Background
Sherri R. and Larry Frost, owners at the Pu’u Po’a condominium complex, brought suit in the Fifth Circuit Court of Hawaiʻi (Case No. 5CCV-20-0000058) against the Association of Apartment Owners of Pu’u Po’a, its management company Hawaiiana Management Company, and fellow owner Ann Ross. The case originated in 2020 on Kauaʻi and proceeded through the trial court before the Frosts appealed to the Intermediate Court of Appeals (ICA) under docket CAAP-23-0000436.
After an adverse outcome at the ICA, the Frosts filed an application for writ of certiorari with the Hawaiʻi Supreme Court on April 24, 2026, seeking further review of the ICA’s decision.
The Supreme Court’s order does not set forth the underlying merits of the dispute, and the specific claims asserted against the association, management company, and co-defendant Ross are not detailed in this order.
The Court’s Holding
In a brief order dated June 10, 2026, a five-justice panel — Chief Justice Devens, Justices McKenna, Eddins, and Ginoza, and Circuit Judge Morikawa sitting by assignment — unanimously rejected the Frosts’ application for writ of certiorari. No written opinion accompanied the rejection.

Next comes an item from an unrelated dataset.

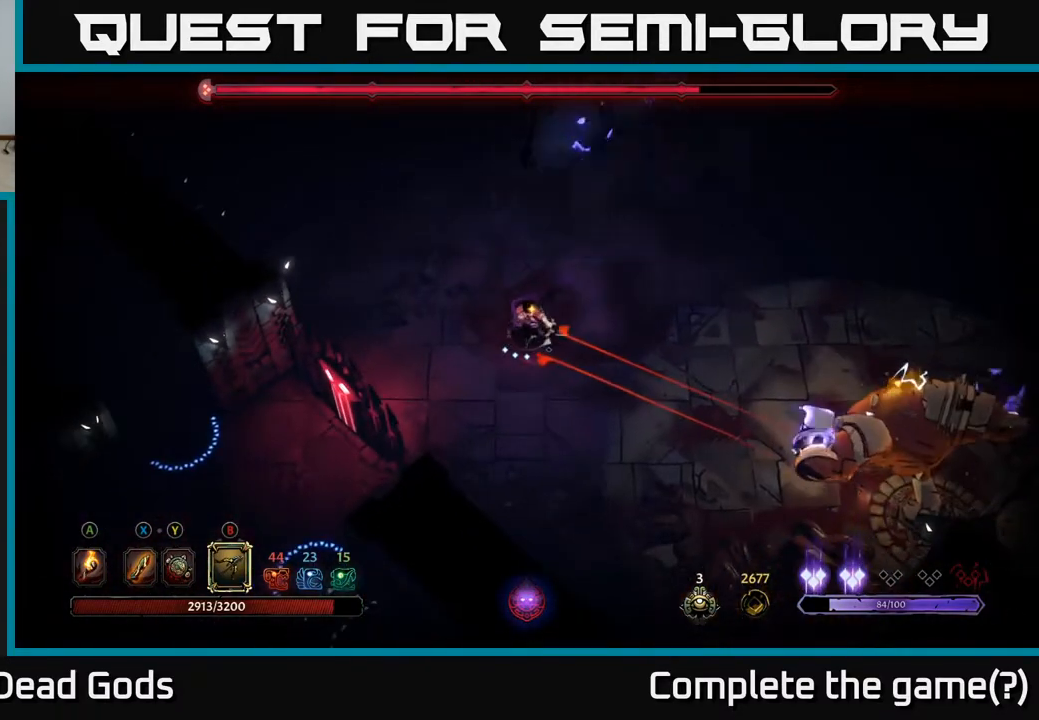
{"buttons": ["B"], "left_stick": "right", "right_stick": "center", "events": []}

The rejection leaves the ICA’s decision as the final appellate ruling in the case. Under Hawaiʻi appellate practice, rejection of a certiorari application is not a ruling on the merits but signifies that the Supreme Court declined to exercise its discretionary review.
Key Takeaways
- The Hawaiʻi Supreme Court declined to review the ICA’s decision, ending the Frosts’ appellate options in the state court system.
- The rejection is a one-sentence order with no written analysis; it does not constitute binding precedent on the underlying substantive issues.
- The case spanned roughly six years from filing (2020) through final appellate disposition (2026), illustrating the extended timeline common in Hawaii condominium association litigation.
Why It Matters
While the Supreme Court’s cert rejection carries no precedential weight, it closes the door on further state-court review for the Frosts in a dispute that involved both their condominium association and its professional management company — a pairing that appears frequently in Hawaiʻi AOAO litigation. Practitioners handling condominium disputes should note that the ICA’s underlying ruling, once issued, now stands as the controlling appellate authority for this dispute.
For condo owners and associations alike, the case is a reminder that the Hawaiʻi Supreme Court exercises highly selective discretionary review; securing certiorari requires demonstrating significant legal questions beyond the parties’ immediate interests, and the absence of any noted dissent here suggests the Court saw no such question warranting intervention.